The manufacture of a ceramic matrix composite (CMC) part typically includes laying up pre-impregnated composite fibers having a matrix material already present (prepreg) to form the geometry of the part (pre-form), autoclaving and burning out the pre-form, infiltrating the burned-out pre-form with the melting matrix material, and any machining or further treatments of the pre-form. Infiltrating the pre-form may include depositing the ceramic matrix out of a gas mixture, pyrolyzing a pre-ceramic polymer, chemically reacting elements, sintering, generally in the temperature range of 925 to 1650° C. (1700 to 3000° F.), or electrophoretically depositing a ceramic powder. With respect to turbine airfoils, the CMC may be located over a metal spar to form only the outer surface of the airfoil.
Examples of CMC materials include, but are not limited to, carbon-fiber-reinforced carbon (C/C), carbon-fiber-reinforced silicon carbide (C/SiC), silicon-carbide-fiber-reinforced silicon carbide (SiC/SiC), alumina-fiber-reinforced alumina (Al2O3/Al2O3), or combinations thereof. The CMC may have increased elongation, fracture toughness, thermal shock, dynamic load capability, and anisotropic properties as compared to a monolithic ceramic structure.

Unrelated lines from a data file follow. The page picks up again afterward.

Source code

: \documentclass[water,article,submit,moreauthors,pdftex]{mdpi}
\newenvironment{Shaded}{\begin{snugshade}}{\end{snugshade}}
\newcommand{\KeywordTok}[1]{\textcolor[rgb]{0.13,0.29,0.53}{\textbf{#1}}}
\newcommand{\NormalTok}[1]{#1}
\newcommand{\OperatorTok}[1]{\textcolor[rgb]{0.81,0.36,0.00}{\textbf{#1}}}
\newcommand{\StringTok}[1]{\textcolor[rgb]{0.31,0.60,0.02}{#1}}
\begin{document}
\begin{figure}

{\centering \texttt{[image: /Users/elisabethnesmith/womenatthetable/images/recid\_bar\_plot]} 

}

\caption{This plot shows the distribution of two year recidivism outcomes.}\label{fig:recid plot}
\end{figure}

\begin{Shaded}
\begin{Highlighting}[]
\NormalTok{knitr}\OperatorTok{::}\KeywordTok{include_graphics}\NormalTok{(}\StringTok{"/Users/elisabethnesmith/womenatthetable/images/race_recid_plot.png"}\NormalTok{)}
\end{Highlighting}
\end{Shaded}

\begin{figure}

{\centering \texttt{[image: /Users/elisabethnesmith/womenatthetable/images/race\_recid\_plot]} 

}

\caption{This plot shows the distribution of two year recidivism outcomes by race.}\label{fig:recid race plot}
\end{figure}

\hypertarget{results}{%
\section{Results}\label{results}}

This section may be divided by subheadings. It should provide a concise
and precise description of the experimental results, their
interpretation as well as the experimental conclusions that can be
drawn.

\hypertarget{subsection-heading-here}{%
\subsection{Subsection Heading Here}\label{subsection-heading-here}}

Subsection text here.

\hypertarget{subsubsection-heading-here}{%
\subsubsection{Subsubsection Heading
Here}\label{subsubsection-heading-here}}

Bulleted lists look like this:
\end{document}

Conventional CMC blades typically only include one dovetail, which has two opposing pressure faces that contact the rotor tangs. As a result, the area that is required on each pressure face is high, and the fillet from the airfoil that transitions to these pressure faces may be large. If the fillet and pressure faces are large enough, the reduction in total rotor circumferential tang length may be reduced to a point at which the rotor is compromised. Additionally, it would be preferable for the fillet and neck region of the composite blade to be larger in order to maintain safe operation and reduced interlaminar tension generally seen in the neck region. CMC blades are highly orthotropic, and bending from the dovetail pressure contact faces induces a moment that attempts to pry the plies apart in the neck region perpendicular to the radial loading direction.
A lower flank angle on the CMC dovetail increases fillet and interlaminar tension (ILT) stresses and increases wear concerns due to a higher normal force, but there is a risk of lock up for higher flank angles.